All 3 RLS-protected tables verified.

Failure Output

If any issues are found, the command prints errors and exits with status code 1:

  Order (myapp_order): myapp_order_tenant_isolation_policy

Found 2 issue(s):
  Invoice (myapp_invoice): RLS not enabled
  Document (myapp_document): no RLS policies found

What It Checks

The command performs two batched queries against PostgreSQL system catalogs:

  1. pg_class: verifies that relrowsecurity (RLS enabled) and relforcerowsecurity (RLS forced) are both True for each protected table.

  2. pg_policies: verifies that at least one RLS policy exists for each protected table.

When to Run

  • After migrations: to verify that RLS policies were created correctly.
  • In CI/CD: as a post-migration check before deploying.
  • After manual schema changes: to ensure nothing was accidentally dropped.
.github/workflows/ci.yml
- name: Run migrations
  run: python manage.py migrate

- name: Verify RLS policies
  run: python manage.py check_rls

Limitations

  • Does not verify the content of the RLS policy (e.g., correct GUC variable names). It only checks that a policy exists.
  • Does not check policies on non-RLSProtectedModel tables. If you manually manage RLS policies, use assert_rls_policy_exists() from the testing helpers.

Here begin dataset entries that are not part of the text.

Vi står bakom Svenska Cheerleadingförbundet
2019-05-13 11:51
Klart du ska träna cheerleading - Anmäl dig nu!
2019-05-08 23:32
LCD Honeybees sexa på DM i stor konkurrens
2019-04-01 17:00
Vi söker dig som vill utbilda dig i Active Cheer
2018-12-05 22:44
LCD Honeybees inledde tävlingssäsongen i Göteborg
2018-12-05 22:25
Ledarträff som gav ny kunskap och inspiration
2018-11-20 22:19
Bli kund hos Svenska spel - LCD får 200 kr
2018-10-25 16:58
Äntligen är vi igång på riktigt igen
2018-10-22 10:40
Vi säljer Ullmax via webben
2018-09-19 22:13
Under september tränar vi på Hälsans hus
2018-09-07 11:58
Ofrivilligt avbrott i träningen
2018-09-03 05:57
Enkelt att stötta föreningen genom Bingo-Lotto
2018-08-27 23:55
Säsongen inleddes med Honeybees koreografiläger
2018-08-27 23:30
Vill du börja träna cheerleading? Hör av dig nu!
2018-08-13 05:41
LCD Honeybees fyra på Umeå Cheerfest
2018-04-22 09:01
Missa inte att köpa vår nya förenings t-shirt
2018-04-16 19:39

Using RLS in Custom Management Commands

Management commands run outside the request/response cycle, so the middleware does not set any RLS context. Use context managers to set the context explicitly:

myapp/management/commands/process_orders.py
from django.core.management.base import BaseCommand
from django_rls_tenants import tenant_context, admin_context


class Command(BaseCommand):
    help = "Process pending orders"

    def add_arguments(self, parser):
        parser.add_argument("--tenant-id", type=int, help="Process a specific tenant")

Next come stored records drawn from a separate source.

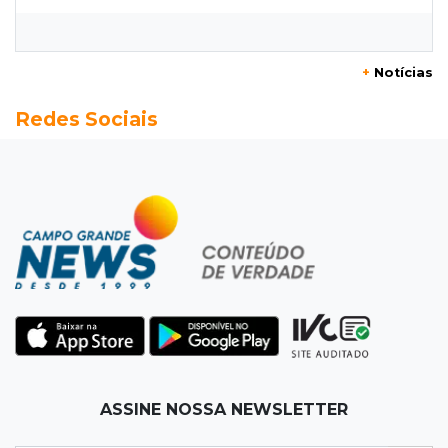
O enorme peso dos genes na obesidade
08:26
O que ficou de quem partiu
+
Notícias
Com ajuda da irmã, mãe transforma sonho
Redes Sociais
que tinha com a filha em loja
08:15
Estudo
Município de MS perde 58 mil hectares e R$ 12
milhões por mês com silvicultura
08:03
Amambai
Rapaz de 23 anos morre ao bater o carro em
poste de energia elétrica
07:54
Ruas bloqueadas
ASSINE NOSSA NEWSLETTER
Campo Grande tem quatro interdições no
trânsito neste domingo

    def handle(self, *args, **options):
        tenant_id = options.get("tenant_id")

        if tenant_id:
            # Process a specific tenant
            with tenant_context(tenant_id=tenant_id):
                self._process_orders()
        else:
            # Process all tenants (admin mode)
            with admin_context():
                tenants = Tenant.objects.all()
                for tenant in tenants:
                    with tenant_context(tenant_id=tenant.pk):
                        self._process_orders()

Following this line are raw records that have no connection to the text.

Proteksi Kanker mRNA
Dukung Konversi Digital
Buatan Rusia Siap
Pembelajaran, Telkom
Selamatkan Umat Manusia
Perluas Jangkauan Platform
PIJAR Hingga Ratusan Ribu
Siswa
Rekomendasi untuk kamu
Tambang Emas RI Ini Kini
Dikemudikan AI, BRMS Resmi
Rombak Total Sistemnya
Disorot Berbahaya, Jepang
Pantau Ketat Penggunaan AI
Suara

    def _process_orders(self):
        orders = Order.objects.filter(status="pending")
        for order in orders:
            order.process()
            self.stdout.write(f"  Processed: {order.title}")

Warning

Without a context manager, queries against RLS-protected tables will return zero rows (fail-closed). This is intentional -- it prevents accidental cross-tenant data access in scripts.